Cyclical slowdown, regulatory transitions and a risk averse financial system are the key drivers for this consolidation, the report said.
Here’s what Deutsche Bank Research said on these three drivers:
- Cyclical dynamics seem to be the most dominant consolidation driver in sectors such as metals, infrastructure and cement.
- Regulatory developments were important consolidation driver in the real estate sector. Also, the impact of developments such as the implementation of the Goods and Services Tax will continue to have a formalization impact in days ahead.

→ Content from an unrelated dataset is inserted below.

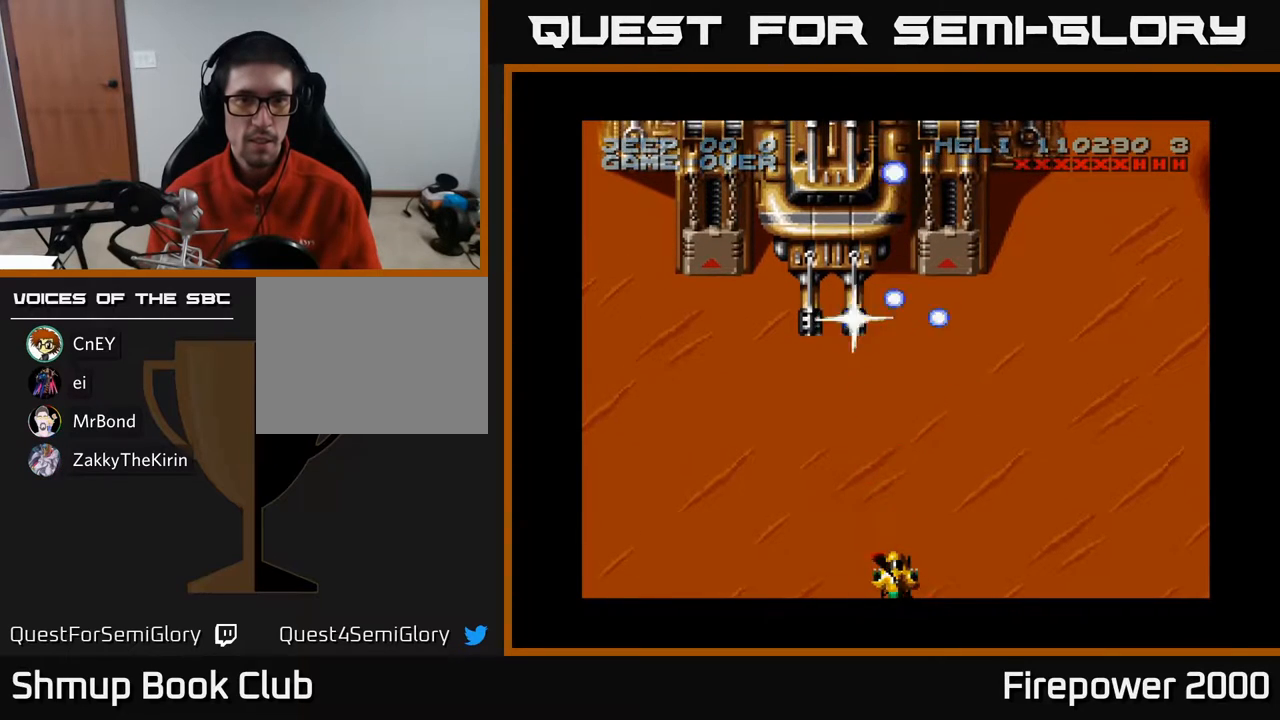
{"buttons": ["A"], "events": []}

- A risk averse financial system (especially the banks) also contributed towards the consolidation. Relatively lower cost of capital of better rated companies also aided the trend.

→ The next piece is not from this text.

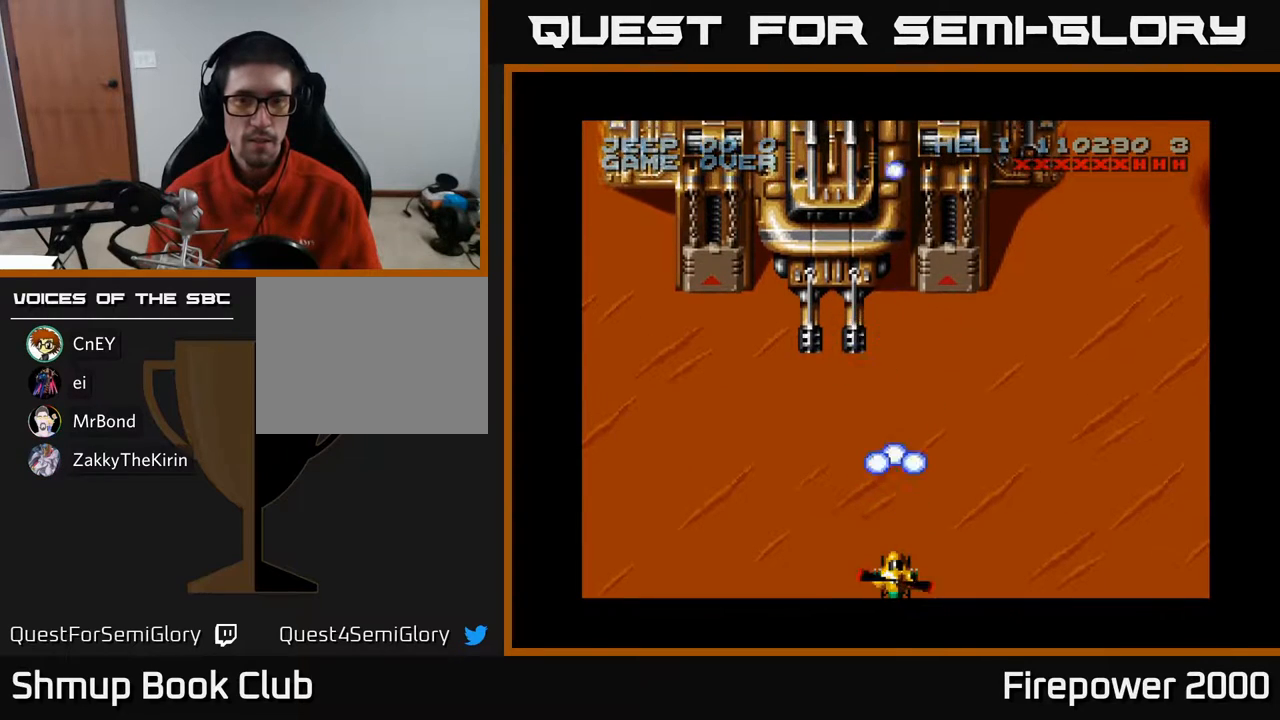
{"buttons": ["A"], "events": []}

We believe, with improving growth outlook, post consolidation industry leaders are likely to witness an improved earnings growth momentum in coming quarters. We expect steel, banks, real estate, construction and engineering, and utilities companies to benefit from this trend.Deutsche Bank Research Report
The brokerage believes that growth momentum is broadening in India and this was reflected in the first quarter corporate earnings. The advantage of operating leverage is likely to kick in now, the report said. Deutsche Bank Research’s recent indicators on higher capacity utilisation also imply that companies with higher operating leverage are likely to benefit from the reviving demand and also from selective return of pricing power.
Corporate India’s broader financial leverage situation has improved significantly. The median debt-to-equity ratio of BSE companies is at a decade low.
Key Changes In Deutsche Bank Research’s Model Portfolio:
- Stocks added: State Bank of India, ICICI Prudential Life Insurance Co. Ltd., Eicher Motors Ltd., and Bharti Infratel Ltd.
- Stocks dropped: SBI Life Insurance Co. Ltd., Bhart Airtel Ltd., and Maruti Suzuki India Ltd.
- Increased weight: NTPC, BHEL, Ashok Leyland Ltd., and Titan Co. Ltd.
- Reduced weight: Reliance Industries Ltd., ONGC Ltd., and HDFC Ltd.